Via Blues In The Basement, a big-sounding 12-bar blues in which Harris mixes powerful Arnett Cobb-like barks with quicksilver bop runs and witty, second line guffaws, Harris takes the album out the way he would in a club, with the wild and woolly shuffle of Goin’ Home. Not your usual basic blues theme. A nifty, tricky stop-time theme catapults the B3 of Sonny Philips and the electric piano of Harris into action. There you are, transported to the sawdust-covered floors of a juke joint, or the Chicago South Side, or the chitlin’ circuit’s burgeoning bar life of lore… Goin’ Home fades out with a drum thunderstorm.

What went on in the mind of Eddie Harris? Let’s just do it, let’s just put together the Hammond organ and the electric piano. Let’s just burn the place down with some fat-bottomed blues, why not, yes we can! They can, they do, tear the grooves out of the mono vinyl. However, for all Harris’ swagger, it would be preposterous to define Harris’ electric organ/B3 feast as primitive music. Eddie Harris has advanced, killer chops and years of severe studying reveal the influence of Stan Getz, John Coltrane, Sonny Rollins, yet reveal above all a fresh, individual take on jazz which is 100% Harris: the tireless enthusiast.

I don’t think there was very much thought behind the dual concept of Mean Greens. It seems it was just a matter of putting to wax different facets of Eddie Harris. Whatever the processes behind the release may be, Harris was definitely bringing it back home.

tumblr_mzjeroU60P1qb68l7o1_1280

Boogaloo Joe Jones No Way! (Prestige 1971)

Look at that confident young man on the cover of No Way! Dressed in full funky regalia, caught in the action of playing a solid Gibson guitar, resolutely and in earnest. Boogaloo Joe Jones: sounds hip, dude. And the sleeve shows a man inclined to hit the big time. He wouldn’t, though. Boogaloo Joe Jones, sideman on a small number of soul jazz recordings, before disappearing into obscurity, nevertheless made a series of good albums for Prestige. No Way! is one of them.

tumblr_mzjeroU60P1qb68l7o1_1280

Personnel

Boogaloo Joe Jones (guitar), Grover Washington Jr. (tenor saxophone), Sonny Philips (organ, electric piano, A1 – A3, B2), Butch Cornell (organ, B1, B3), Jimmy Lewis (Fender bass), Bernard Purdie (drums)

Recorded

on November 23, 1970 at Van Gelder Studio, Englewood Cliffs, NJ

Released

as PR10004 in 1971

Track listing

Side A:
No Way!
If You Were Mine
Georgia On My Mind
Side B:
Sunshine Alley
I’ll Be There
Holdin’ Back


It shows an uncanny ability to inject the blues, which is the basis of his style, into a repertoire of wide range. It might take a listen or two to connect the party-hardy, viciously outgoing funk of the title track to the sweet and sour white boy’s blues of If You Were Mine – recorded earlier by Ray Charles who’d gone c&w himself. But then it clicks.

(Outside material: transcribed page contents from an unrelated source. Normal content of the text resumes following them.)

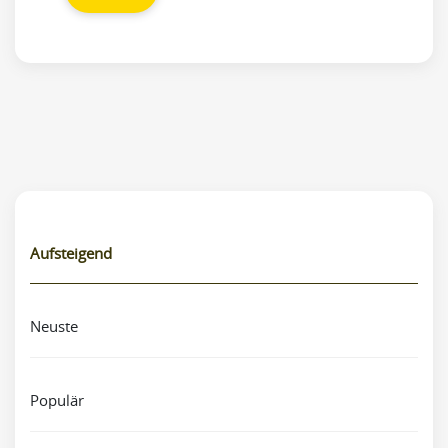
Aufsteigend
Neuste
Populär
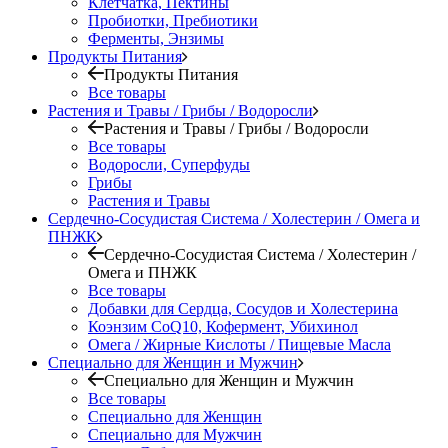
Клетчатка, Пектины
Пробиотки, Пребиотики
Ферменты, Энзимы
Продукты Питания
Продукты Питания
Все товары
Растения и Травы / Грибы / Водоросли
Растения и Травы / Грибы / Водоросли
Все товары
Водоросли, Суперфуды
Грибы
Растения и Травы
Сердечно-Сосудистая Система / Холестерин / Омега и
ПНЖК
Сердечно-Сосудистая Система / Холестерин /
Омега и ПНЖК
Все товары
Добавки для Сердца, Сосудов и Холестерина
Коэнзим CoQ10, Кофермент, Убихинол
Омега / Жирные Кислоты / Пищевые Масла
Специально для Женщин и Мужчин
Специально для Женщин и Мужчин
Все товары
Специально для Женщин
Специально для Мужчин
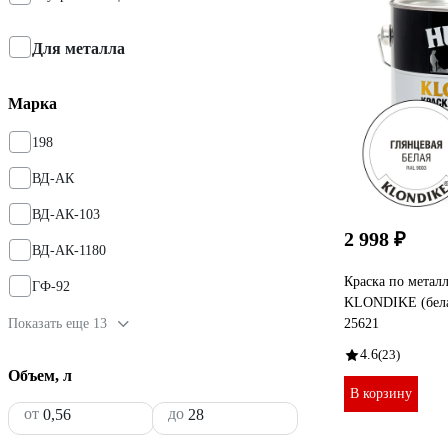
Для металла
Марка
198
ВД-АК
ВД-АК-103
2 998 ₽
ВД-АК-1180
Краска по метал
ГФ-92
KLONDIKE (белая
Показать еще 13
25621
4.6
(23)
Объем, л
В корзину
от
до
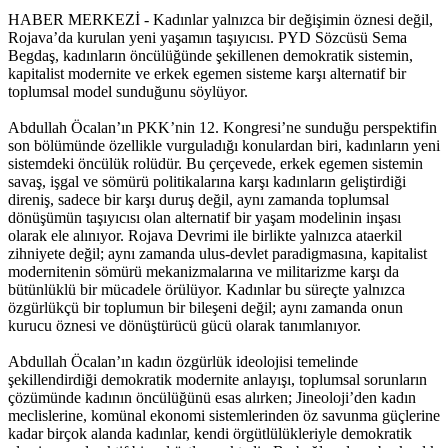
HABER MERKEZİ - Kadınlar yalnızca bir değişimin öznesi değil,
Rojava’da kurulan yeni yaşamın taşıyıcısı. PYD Sözcüsü Sema
Begdaş, kadınların öncülüğünde şekillenen demokratik sistemin,
kapitalist modernite ve erkek egemen sisteme karşı alternatif bir
toplumsal model sunduğunu söylüyor.
Abdullah Öcalan’ın PKK’nin 12. Kongresi’ne sunduğu perspektifin
son bölümünde özellikle vurguladığı konulardan biri, kadınların yeni
sistemdeki öncülük rolüdür. Bu çerçevede, erkek egemen sistemin
savaş, işgal ve sömürü politikalarına karşı kadınların geliştirdiği
direniş, sadece bir karşı duruş değil, aynı zamanda toplumsal
dönüşümün taşıyıcısı olan alternatif bir yaşam modelinin inşası
olarak ele alınıyor. Rojava Devrimi ile birlikte yalnızca ataerkil
zihniyete değil; aynı zamanda ulus-devlet paradigmasına, kapitalist
modernitenin sömürü mekanizmalarına ve militarizme karşı da
bütünlüklü bir mücadele örülüyor. Kadınlar bu süreçte yalnızca
özgürlükçü bir toplumun bir bileşeni değil; aynı zamanda onun
kurucu öznesi ve dönüştürücü gücü olarak tanımlanıyor.
Abdullah Öcalan’ın kadın özgürlük ideolojisi temelinde
şekillendirdiği demokratik modernite anlayışı, toplumsal sorunların
çözümünde kadının öncülüğünü esas alırken; Jineoloji’den kadın
meclislerine, komünal ekonomi sistemlerinden öz savunma güçlerine
kadar birçok alanda kadınlar, kendi örgütlülükleriyle demokratik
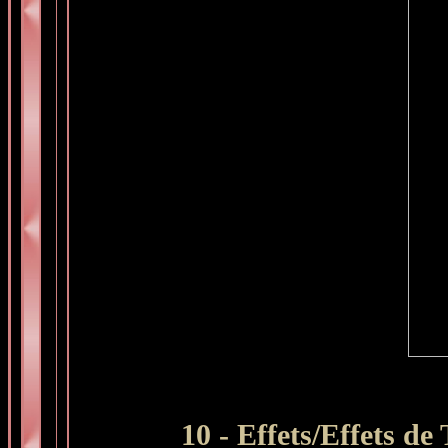
10 - Effets/Effets de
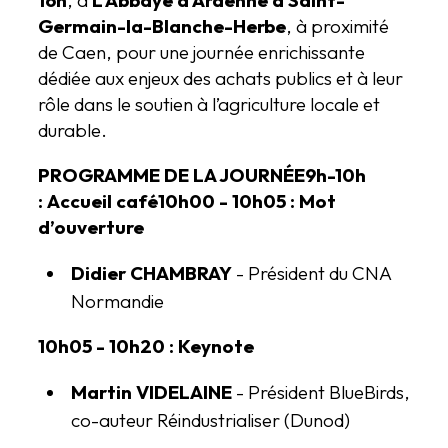
Germain-la-Blanche-Herbe
, à proximité
de Caen, pour une journée enrichissante
dédiée aux enjeux des achats publics et à leur
rôle dans le soutien à l’agriculture locale et
durable.
PROGRAMME DE LA JOURNÉE
9h-10h
: Accueil café
10h00 - 10h05 : Mot
d’ouverture
Didier CHAMBRAY
- Président du CNA
Normandie
10h05 - 10h20 :
Keynote
Martin VIDELAINE
- Président BlueBirds,
co-auteur
Réindustrialiser
(Dunod)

In the former, there might be the risk of being blown away by the steamrolling tandem of funk jazz drum wizard Bernard Purdie and electric bassist Jimmy Lewis – a spicy stew – but Boogaloe Joe Jones devours it with relish and throws in punchy lines and fast-fingered licks. Its continuous climactic impulses might might wear one down a bit, but No Way! certainly rocks. Jones also does pretty well in the latter, in which his ‘twangy’ sound and inflected imitiation of the human voice is paramount to its innocent, hum-along charm. If You Were Mine also features a resonant solo by Grover Washington Jr.

So here we have a hip-shaking and eloquent recording of funk, blues, pop and country, jazzed up by a guitar player who, by the way, supposedly was nicknamed Boogaloo chiefly to avoid confusion with the likes of Philly Joe Jones and Jo Jones. Keep good company is what my grandma always used to say.